WHAT THE TASK ASKS →
Reproduce the lines verbatim from the line containing "scientific name: Plestiodon fasciatus" through the line containing "family: Poaceae", including both of those lines.

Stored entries
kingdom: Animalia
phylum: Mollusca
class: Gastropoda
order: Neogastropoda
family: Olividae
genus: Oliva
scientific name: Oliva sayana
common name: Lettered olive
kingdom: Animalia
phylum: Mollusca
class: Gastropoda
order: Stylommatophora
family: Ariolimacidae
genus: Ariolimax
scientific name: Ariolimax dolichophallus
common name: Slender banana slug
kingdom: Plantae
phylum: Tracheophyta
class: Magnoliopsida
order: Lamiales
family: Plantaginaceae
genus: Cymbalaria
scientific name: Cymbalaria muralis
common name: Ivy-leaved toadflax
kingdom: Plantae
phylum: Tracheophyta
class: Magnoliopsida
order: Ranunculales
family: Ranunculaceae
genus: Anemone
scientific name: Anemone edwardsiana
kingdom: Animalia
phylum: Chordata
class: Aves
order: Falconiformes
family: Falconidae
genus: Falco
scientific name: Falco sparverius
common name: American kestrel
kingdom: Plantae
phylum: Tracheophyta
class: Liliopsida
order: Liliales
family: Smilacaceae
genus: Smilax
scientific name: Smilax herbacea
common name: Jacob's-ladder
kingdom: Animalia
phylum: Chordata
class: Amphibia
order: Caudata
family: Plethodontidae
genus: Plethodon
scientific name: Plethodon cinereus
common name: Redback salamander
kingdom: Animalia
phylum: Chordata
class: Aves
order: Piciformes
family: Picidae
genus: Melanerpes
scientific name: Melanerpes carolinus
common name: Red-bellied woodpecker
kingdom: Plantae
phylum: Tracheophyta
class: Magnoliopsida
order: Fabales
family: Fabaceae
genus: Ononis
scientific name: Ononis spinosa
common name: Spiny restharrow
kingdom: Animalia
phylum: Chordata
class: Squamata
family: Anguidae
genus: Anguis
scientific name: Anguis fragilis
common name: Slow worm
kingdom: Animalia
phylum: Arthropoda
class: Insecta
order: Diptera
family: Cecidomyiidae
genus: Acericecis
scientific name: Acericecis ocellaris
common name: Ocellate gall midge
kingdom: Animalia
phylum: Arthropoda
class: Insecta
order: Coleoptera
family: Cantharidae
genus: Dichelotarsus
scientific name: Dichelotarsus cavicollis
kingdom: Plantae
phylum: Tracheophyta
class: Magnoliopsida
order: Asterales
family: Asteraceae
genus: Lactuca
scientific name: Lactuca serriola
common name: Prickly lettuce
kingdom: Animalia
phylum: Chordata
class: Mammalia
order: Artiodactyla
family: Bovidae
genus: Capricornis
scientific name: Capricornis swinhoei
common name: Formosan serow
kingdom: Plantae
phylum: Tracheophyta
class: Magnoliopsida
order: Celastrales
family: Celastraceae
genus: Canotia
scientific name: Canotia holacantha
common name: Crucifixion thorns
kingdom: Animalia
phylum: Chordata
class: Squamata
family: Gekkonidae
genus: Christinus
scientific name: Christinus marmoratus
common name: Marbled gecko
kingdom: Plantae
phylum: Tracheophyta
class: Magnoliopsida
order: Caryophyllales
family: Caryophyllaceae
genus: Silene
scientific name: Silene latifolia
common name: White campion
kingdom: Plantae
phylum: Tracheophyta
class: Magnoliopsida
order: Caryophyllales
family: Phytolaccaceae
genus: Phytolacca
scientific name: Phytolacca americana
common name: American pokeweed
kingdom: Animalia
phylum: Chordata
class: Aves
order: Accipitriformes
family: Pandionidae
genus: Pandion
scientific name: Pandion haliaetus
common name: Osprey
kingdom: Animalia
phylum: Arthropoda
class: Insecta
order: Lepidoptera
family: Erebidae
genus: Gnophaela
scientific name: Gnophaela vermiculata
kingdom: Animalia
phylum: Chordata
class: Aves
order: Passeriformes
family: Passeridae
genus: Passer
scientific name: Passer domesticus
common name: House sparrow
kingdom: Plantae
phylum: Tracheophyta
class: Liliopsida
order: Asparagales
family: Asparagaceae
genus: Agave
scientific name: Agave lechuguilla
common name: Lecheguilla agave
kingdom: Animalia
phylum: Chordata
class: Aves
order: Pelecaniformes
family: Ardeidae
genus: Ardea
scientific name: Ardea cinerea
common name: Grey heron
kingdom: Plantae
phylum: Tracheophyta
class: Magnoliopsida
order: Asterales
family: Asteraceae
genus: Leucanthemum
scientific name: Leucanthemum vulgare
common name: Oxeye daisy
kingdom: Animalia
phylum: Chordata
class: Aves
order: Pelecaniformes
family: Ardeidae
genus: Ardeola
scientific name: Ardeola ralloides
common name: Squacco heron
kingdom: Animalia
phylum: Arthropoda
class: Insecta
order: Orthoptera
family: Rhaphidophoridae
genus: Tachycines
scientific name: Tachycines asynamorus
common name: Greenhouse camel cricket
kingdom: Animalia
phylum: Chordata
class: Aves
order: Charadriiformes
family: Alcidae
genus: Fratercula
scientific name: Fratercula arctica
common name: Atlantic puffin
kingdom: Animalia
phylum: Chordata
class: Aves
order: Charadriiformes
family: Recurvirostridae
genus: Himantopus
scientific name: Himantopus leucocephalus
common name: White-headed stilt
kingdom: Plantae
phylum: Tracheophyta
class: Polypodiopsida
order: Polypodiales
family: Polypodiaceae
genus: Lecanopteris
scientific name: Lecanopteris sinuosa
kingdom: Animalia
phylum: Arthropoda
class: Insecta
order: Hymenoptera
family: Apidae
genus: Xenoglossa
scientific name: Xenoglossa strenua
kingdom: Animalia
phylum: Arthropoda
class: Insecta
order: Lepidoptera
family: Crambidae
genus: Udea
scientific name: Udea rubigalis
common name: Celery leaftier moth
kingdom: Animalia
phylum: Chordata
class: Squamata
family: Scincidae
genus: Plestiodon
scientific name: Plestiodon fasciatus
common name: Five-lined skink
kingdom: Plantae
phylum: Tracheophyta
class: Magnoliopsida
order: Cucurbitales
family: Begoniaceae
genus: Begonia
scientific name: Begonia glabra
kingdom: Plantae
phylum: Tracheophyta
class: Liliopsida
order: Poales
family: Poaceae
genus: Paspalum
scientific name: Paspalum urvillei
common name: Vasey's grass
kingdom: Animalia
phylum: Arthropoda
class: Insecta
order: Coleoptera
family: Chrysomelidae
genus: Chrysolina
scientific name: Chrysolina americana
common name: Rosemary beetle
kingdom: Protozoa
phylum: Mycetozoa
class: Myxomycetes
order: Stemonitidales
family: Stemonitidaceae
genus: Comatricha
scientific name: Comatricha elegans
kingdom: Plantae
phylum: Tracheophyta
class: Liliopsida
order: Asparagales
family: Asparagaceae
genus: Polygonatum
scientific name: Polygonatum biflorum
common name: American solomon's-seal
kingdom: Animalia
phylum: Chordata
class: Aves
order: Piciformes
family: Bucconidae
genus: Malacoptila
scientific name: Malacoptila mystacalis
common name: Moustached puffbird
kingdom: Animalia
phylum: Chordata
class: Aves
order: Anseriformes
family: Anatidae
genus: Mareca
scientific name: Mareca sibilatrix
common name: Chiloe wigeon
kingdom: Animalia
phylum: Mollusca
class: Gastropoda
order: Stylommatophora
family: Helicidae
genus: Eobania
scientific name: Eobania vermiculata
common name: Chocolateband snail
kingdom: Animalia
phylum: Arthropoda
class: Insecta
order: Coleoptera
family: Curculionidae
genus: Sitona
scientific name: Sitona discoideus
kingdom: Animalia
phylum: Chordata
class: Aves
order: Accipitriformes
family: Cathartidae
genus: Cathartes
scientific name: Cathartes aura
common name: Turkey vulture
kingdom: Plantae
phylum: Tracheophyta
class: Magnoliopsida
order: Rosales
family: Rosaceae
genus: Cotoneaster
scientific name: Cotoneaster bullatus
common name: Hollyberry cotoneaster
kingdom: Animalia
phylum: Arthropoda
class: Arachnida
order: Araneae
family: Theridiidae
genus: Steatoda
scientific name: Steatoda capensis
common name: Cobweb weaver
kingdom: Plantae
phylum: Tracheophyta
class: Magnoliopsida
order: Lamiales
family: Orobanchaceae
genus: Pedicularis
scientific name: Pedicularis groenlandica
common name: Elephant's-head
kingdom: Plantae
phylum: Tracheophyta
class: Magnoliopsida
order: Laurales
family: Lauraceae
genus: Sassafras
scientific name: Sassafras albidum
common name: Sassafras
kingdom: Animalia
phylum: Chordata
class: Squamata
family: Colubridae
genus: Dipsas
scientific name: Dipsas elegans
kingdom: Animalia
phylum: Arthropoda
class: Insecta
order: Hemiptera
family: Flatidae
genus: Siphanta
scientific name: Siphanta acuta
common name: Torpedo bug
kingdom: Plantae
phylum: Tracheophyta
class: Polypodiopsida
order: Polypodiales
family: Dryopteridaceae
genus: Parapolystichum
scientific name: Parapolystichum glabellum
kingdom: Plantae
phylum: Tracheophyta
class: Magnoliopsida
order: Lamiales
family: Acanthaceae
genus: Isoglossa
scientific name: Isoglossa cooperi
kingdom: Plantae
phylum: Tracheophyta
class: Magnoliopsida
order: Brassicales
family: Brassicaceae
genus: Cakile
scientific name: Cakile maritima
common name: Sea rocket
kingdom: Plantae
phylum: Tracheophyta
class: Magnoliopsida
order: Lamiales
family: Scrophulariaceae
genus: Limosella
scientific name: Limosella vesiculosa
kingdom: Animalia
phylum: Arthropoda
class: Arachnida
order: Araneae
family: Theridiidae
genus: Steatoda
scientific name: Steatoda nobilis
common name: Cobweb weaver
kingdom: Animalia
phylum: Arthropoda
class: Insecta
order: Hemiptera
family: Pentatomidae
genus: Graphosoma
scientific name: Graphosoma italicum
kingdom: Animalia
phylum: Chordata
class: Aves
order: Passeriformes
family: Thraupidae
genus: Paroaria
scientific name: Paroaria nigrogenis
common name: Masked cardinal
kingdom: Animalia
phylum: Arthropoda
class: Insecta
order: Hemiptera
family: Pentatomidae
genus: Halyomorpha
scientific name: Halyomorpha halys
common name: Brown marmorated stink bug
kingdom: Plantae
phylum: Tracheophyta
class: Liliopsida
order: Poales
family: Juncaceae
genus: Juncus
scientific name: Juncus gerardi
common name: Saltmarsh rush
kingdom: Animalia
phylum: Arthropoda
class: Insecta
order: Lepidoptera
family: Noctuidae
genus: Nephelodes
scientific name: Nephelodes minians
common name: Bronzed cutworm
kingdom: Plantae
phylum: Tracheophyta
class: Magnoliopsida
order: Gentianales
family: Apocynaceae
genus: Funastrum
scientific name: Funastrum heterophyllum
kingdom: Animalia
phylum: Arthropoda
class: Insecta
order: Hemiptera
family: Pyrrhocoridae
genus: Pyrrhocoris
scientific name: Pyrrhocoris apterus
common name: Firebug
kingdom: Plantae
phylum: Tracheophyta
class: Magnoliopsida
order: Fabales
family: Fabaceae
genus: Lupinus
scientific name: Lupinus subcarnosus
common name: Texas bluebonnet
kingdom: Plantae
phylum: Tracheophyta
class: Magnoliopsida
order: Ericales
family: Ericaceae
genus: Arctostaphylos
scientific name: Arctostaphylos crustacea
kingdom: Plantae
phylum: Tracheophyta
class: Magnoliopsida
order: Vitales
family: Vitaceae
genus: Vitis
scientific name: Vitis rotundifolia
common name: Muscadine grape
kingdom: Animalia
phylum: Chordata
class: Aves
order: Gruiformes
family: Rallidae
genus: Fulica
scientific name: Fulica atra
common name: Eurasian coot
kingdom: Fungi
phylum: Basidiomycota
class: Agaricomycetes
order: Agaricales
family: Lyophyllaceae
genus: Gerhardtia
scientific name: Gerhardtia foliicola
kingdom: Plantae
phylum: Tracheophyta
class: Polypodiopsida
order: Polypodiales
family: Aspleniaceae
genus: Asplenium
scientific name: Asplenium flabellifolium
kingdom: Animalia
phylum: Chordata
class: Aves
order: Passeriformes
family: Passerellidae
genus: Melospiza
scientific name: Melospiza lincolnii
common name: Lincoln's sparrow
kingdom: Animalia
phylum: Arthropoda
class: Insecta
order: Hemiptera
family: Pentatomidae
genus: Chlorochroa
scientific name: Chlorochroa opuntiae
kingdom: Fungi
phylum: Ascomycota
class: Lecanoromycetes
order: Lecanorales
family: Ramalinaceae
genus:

OUTPUT FOR THIS TASK →
scientific name: Plestiodon fasciatus
common name: Five-lined skink
kingdom: Plantae
phylum: Tracheophyta
class: Magnoliopsida
order: Cucurbitales
family: Begoniaceae
genus: Begonia
scientific name: Begonia glabra
kingdom: Plantae
phylum: Tracheophyta
class: Liliopsida
order: Poales
family: Poaceae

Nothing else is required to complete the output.